→ **EXTRACTED MATERIAL**:
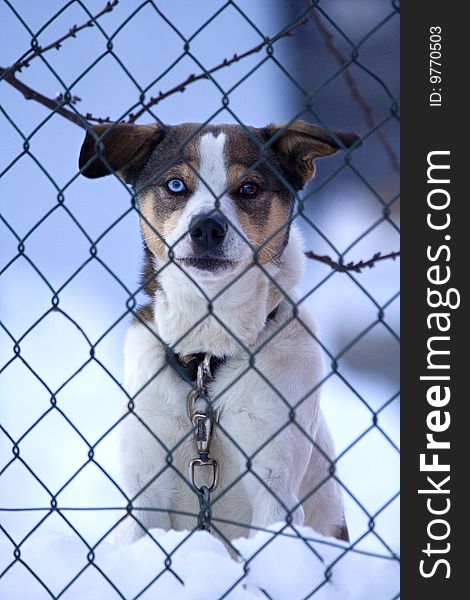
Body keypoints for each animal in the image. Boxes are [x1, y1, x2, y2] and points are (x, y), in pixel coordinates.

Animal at [79, 120, 358, 544]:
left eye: (249, 188)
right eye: (176, 184)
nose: (207, 227)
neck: (206, 355)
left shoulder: (274, 483)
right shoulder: (145, 488)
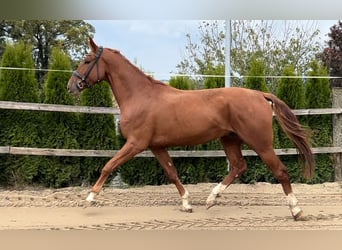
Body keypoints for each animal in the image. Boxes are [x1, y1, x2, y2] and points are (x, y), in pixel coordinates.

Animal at [67, 38, 316, 220]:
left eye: (87, 61)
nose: (72, 86)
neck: (140, 96)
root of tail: (260, 95)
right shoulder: (157, 146)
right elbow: (172, 172)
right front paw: (187, 204)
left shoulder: (136, 143)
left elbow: (108, 166)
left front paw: (89, 199)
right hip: (230, 139)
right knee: (238, 166)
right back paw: (211, 199)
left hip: (260, 143)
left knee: (280, 171)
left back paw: (296, 211)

→ **WORK REQUEST**:
Do not include images; quote all of the entries above exactly.

→ **WRITTEN RESPONSE**:
Body keypoints for each animal in the image. Boxes are [x1, y1, x2, y2] and points are (x, y), in pixel coordinates.

Animal at [79, 120, 358, 544]:
left eye: (249, 188)
right eye: (176, 184)
nose: (207, 227)
neck: (206, 355)
left shoulder: (274, 483)
right shoulder: (145, 488)
Body keypoints for each animal in the image. Boxes are [x1, y1, x2, y2] and points are (x, y), in pixel coordinates.

Animal at [67, 38, 316, 220]:
left eye: (87, 61)
nose: (72, 86)
neck: (140, 96)
root of tail: (260, 95)
right shoulder: (157, 146)
right elbow: (172, 172)
right front paw: (187, 204)
left shoulder: (136, 143)
left elbow: (108, 166)
left front paw: (89, 199)
right hip: (230, 139)
right knee: (238, 166)
right back paw: (211, 199)
left hip: (260, 143)
left knee: (280, 171)
left back paw: (296, 211)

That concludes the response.